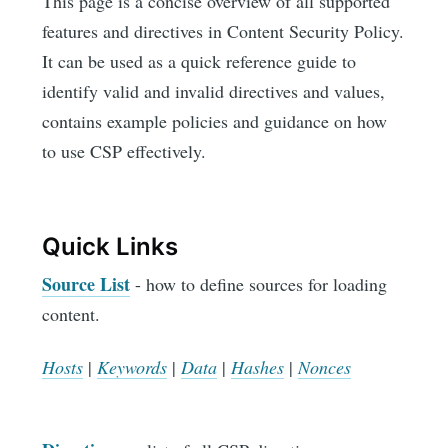
This page is a concise overview of all supported
features and directives in Content Security Policy.
It can be used as a quick reference guide to
identify valid and invalid directives and values,
contains example policies and guidance on how
to use CSP effectively.
Quick Links
Source List
- how to define sources for loading
content.
Hosts
|
Keywords
|
Data
|
Hashes
|
Nonces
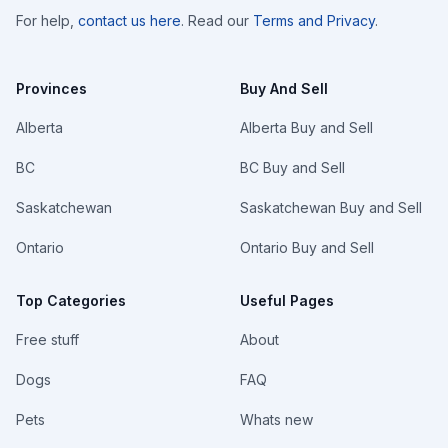
For help,
contact us here
. Read our
Terms and Privacy
.
Provinces
Buy And Sell
Alberta
Alberta Buy and Sell
BC
BC Buy and Sell
Saskatchewan
Saskatchewan Buy and Sell
Ontario
Ontario Buy and Sell
Top Categories
Useful Pages
Free stuff
About
Dogs
FAQ
Pets
Whats new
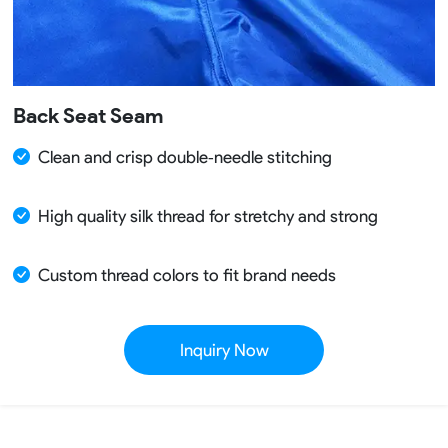
Back Seat Seam
Clean and crisp double‑needle stitching
High quality silk thread for stretchy and strong
Custom thread colors to fit brand needs
Inquiry Now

*WHAT TO WORK ON:* Reproduce the text read from all three items, substituting "Manitoba" for every occurrence of "Ontario" and keeping everything else unchanged. Omit the pictures.

*RESPONSE:*
This page is a concise overview of all supported
features and directives in Content Security Policy.
It can be used as a quick reference guide to
identify valid and invalid directives and values,
contains example policies and guidance on how
to use CSP effectively.
Quick Links
Source List
- how to define sources for loading
content.
Hosts
|
Keywords
|
Data
|
Hashes
|
Nonces
For help,
contact us here
. Read our
Terms and Privacy
.
Provinces
Buy And Sell
Alberta
Alberta Buy and Sell
BC
BC Buy and Sell
Saskatchewan
Saskatchewan Buy and Sell
Manitoba
Manitoba Buy and Sell
Top Categories
Useful Pages
Free stuff
About
Dogs
FAQ
Pets
Whats new
Back Seat Seam
Clean and crisp double‑needle stitching
High quality silk thread for stretchy and strong
Custom thread colors to fit brand needs
Inquiry Now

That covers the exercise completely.